A) Distribution of genome size within bacteria and archaea taxonomic groups at the phylum level. First and third quantiles, as well as median are shown for each phylum distribution. B) Relationship between mean genome size and genome size variance for each genus cluster. Abbreviations: TDS = Thermotogota, Deinococcota, and Synergistota. Raw data for genome size can be found in S2 Data.

Fig 2. Genome size distribution across the Tree of Life of bacteria and archaea using one representative genome for each genus.

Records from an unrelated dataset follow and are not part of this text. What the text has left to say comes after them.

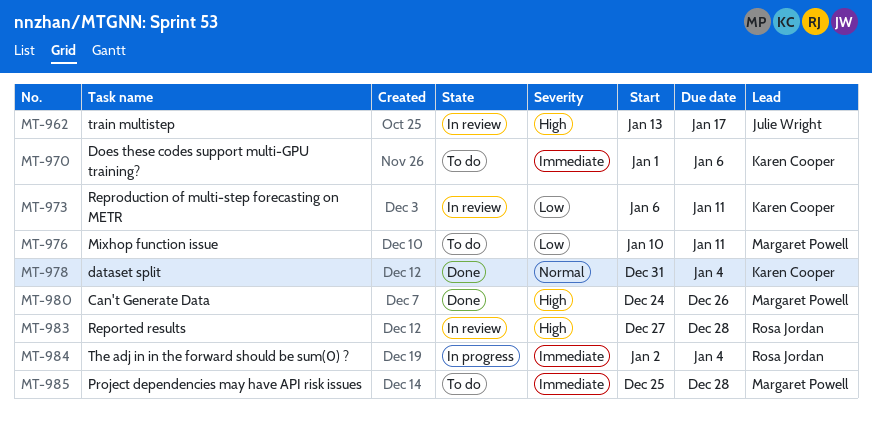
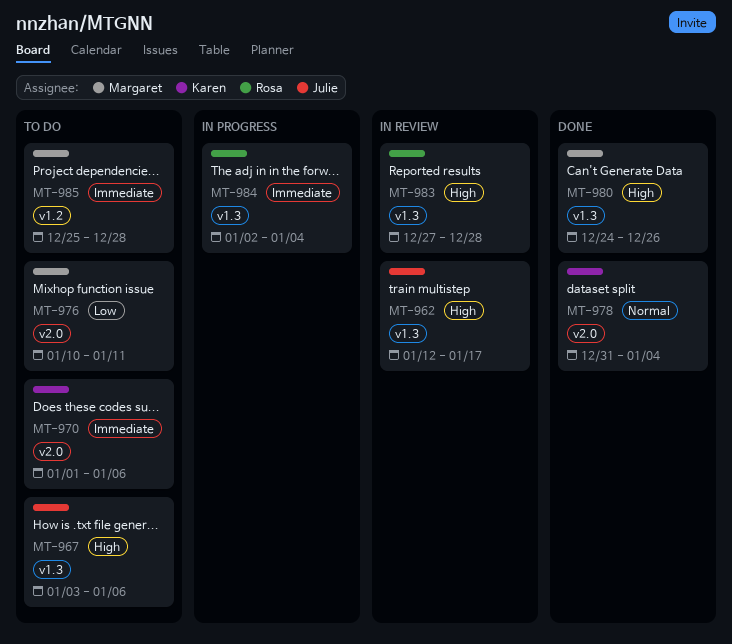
MT-962, start: Jan 13 -> Jan 12
MT-967: none -> present
MT-973: present -> none

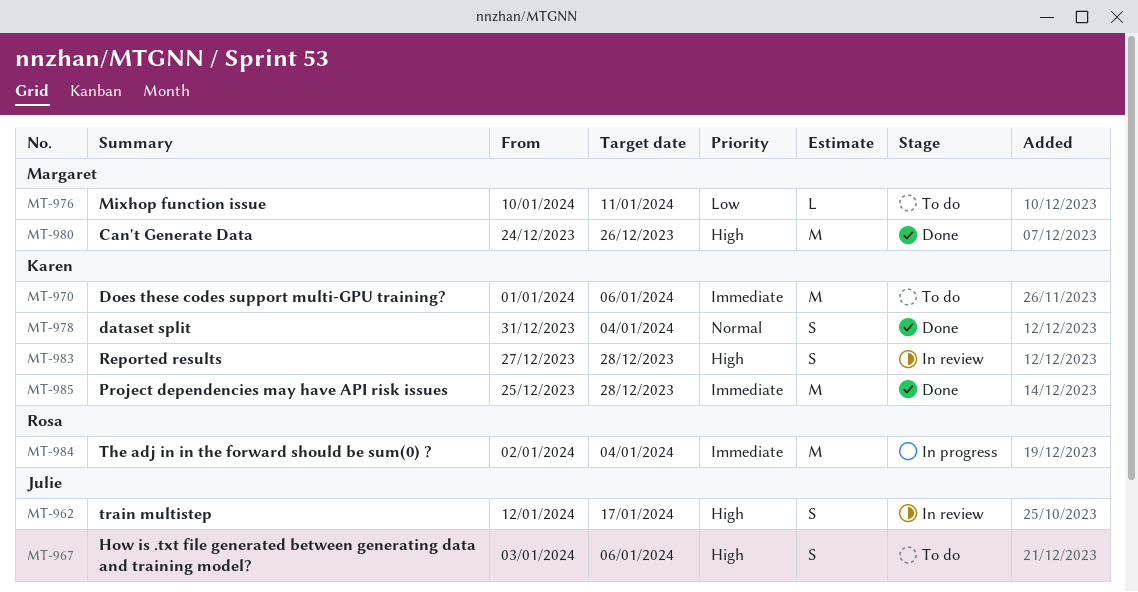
MT-983, owner: Rosa -> Karen
MT-985, status: To do -> Done
MT-985, owner: Margaret -> Karen

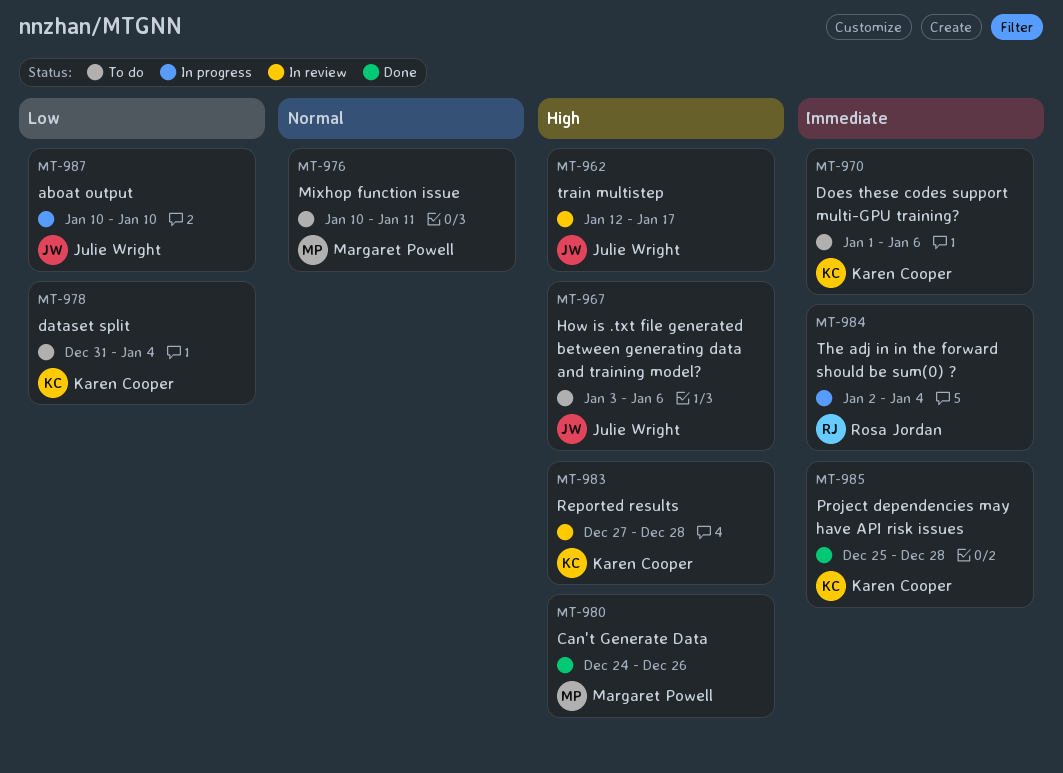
MT-976, priority: Low -> Normal
MT-978, status: Done -> To do
MT-978, priority: Normal -> Low
MT-987: none -> present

Phylogenetic tree was built using a concatenated alignment of ribosomal and RNA polymerase sequences through a maximum likelihood approach and the substitution model LG+R10. Abbreviations: TACK = Thaumarchaeota, Aigarchaeota, Crenarchaeota and Korarchaeota; TDS = Thermotogota, Deinococcota, and Synergistota; AMND = Acidobacteriota, Methylomirabilota, Nitrospirota, Deferribacterota. Raw data for genome size can be found in S2 Data.

Fig 3. Relationship between genome size and genomic traits for bacteria and archaea using one representative genome for each genus.

A) Regression line of the relationship between genome size and dN/dS ratio before (dashed line) and after (solid line) taking phylogenetic relationships into account through the Pagel’s model. B) Regression line of the relationship between genome size and 16S rRNA copies before (dashed line) and after (solid line) taking phylogenetic relationships into account through the Brownian Motion model. Parameters of the regression equation for both relationships can be found in Table 2. Raw data can be found in S2 Data.

Fig 4. Relationship between genome size and dN/dS.

dN/dS values represent the median estimate for each genus cluster. Dots represent a representative genome for each genus and size is equivalent to the number of 16S rRNA gene copies. Raw data can be found in S2 Data.